INSTRUCTIONS TO FOLLOW. Below are entries. Reproduce exactly the lines between the line holding "#### Applications" and the line holding "Aug 31, 2024 |", inclusive, and only those.

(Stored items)
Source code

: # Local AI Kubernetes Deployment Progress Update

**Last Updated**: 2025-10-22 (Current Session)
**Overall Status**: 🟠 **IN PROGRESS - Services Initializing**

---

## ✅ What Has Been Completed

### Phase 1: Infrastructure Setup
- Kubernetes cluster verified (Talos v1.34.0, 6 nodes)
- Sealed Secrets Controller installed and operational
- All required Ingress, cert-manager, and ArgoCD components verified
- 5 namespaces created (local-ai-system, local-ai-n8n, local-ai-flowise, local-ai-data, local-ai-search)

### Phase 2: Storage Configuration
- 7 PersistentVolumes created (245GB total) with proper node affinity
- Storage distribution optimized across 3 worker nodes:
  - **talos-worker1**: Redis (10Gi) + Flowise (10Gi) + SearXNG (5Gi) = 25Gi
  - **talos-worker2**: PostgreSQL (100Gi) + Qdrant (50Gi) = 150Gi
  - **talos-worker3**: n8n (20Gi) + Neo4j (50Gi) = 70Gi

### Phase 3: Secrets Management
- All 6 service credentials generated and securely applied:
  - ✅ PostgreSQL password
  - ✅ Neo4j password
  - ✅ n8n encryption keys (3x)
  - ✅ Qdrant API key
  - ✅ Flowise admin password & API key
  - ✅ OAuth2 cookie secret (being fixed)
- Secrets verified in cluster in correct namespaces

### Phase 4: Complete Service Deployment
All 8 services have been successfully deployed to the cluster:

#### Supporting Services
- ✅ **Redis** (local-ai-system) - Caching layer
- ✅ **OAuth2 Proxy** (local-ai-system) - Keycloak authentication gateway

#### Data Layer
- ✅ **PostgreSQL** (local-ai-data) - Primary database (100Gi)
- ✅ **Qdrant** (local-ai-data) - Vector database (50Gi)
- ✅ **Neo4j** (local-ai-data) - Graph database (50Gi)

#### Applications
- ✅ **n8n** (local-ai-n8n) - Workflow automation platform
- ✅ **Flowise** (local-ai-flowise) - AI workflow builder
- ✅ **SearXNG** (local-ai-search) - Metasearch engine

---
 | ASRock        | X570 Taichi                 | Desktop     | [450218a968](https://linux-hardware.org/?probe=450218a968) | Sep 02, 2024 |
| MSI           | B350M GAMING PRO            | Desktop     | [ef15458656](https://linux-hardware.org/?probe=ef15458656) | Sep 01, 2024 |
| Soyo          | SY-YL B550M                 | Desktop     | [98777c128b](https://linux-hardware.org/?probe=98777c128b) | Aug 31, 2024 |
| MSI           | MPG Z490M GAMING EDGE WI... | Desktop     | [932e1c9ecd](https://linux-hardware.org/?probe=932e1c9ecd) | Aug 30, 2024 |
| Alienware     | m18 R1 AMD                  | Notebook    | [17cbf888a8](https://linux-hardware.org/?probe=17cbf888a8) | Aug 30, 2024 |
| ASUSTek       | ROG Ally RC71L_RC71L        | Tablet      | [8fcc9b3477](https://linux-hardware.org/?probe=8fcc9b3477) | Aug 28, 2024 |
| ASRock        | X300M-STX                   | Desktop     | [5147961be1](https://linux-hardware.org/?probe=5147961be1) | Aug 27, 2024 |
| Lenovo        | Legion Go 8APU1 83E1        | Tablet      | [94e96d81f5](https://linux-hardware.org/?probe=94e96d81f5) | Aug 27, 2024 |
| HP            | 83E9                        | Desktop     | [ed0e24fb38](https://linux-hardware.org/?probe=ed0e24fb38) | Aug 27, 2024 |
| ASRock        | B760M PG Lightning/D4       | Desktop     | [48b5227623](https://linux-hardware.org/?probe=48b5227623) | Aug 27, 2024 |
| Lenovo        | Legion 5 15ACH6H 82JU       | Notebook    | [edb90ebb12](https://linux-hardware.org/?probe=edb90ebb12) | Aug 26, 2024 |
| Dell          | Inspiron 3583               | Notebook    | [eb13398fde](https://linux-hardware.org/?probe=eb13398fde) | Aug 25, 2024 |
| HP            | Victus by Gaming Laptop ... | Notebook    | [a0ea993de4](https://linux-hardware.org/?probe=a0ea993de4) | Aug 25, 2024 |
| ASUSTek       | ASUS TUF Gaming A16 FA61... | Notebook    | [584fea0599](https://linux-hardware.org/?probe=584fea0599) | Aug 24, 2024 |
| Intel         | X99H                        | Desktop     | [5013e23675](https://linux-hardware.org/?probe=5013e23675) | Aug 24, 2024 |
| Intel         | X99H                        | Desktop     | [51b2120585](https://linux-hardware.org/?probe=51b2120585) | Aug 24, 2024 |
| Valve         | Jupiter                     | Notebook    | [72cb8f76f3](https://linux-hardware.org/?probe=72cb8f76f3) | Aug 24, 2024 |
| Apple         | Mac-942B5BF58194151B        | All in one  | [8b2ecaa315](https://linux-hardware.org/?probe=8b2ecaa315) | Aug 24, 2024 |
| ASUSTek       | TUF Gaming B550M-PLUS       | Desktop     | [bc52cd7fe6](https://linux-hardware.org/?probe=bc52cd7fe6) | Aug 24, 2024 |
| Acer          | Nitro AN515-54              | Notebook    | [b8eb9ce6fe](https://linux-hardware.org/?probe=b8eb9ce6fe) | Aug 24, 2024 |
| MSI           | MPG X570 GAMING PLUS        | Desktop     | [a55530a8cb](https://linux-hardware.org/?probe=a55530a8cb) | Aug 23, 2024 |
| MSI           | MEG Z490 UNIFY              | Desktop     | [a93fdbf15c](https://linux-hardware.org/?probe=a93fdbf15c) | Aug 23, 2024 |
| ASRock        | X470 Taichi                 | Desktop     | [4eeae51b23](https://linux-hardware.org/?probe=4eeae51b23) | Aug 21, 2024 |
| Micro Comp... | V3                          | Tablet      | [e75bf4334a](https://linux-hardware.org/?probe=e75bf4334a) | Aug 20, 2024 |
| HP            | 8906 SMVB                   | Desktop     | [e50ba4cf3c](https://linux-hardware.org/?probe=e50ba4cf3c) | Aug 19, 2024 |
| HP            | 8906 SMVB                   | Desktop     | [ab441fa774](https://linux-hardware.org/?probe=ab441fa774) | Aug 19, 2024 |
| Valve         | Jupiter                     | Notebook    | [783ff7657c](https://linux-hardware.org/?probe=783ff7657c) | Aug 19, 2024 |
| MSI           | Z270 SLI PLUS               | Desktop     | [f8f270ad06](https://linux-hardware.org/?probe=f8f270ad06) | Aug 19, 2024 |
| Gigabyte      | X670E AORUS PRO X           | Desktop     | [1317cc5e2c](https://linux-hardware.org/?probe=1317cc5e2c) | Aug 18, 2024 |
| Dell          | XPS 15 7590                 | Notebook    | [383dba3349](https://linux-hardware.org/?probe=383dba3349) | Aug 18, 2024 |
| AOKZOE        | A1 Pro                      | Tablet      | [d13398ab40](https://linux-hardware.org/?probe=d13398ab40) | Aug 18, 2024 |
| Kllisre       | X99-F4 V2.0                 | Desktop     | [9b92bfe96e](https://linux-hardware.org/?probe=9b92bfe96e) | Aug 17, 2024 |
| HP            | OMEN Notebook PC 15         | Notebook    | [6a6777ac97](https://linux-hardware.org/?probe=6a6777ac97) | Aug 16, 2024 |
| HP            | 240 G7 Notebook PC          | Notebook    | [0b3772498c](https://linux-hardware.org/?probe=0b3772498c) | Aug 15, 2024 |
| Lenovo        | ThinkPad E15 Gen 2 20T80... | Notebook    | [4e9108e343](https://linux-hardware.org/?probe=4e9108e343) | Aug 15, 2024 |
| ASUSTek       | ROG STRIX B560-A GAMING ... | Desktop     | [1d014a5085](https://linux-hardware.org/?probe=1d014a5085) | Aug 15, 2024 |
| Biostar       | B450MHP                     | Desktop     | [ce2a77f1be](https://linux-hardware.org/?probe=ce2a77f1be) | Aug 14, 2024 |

WRITTEN ANSWER.
#### Applications
- ✅ **n8n** (local-ai-n8n) - Workflow automation platform
- ✅ **Flowise** (local-ai-flowise) - AI workflow builder
- ✅ **SearXNG** (local-ai-search) - Metasearch engine

---
 | ASRock        | X570 Taichi                 | Desktop     | [450218a968](https://linux-hardware.org/?probe=450218a968) | Sep 02, 2024 |
| MSI           | B350M GAMING PRO            | Desktop     | [ef15458656](https://linux-hardware.org/?probe=ef15458656) | Sep 01, 2024 |
| Soyo          | SY-YL B550M                 | Desktop     | [98777c128b](https://linux-hardware.org/?probe=98777c128b) | Aug 31, 2024 |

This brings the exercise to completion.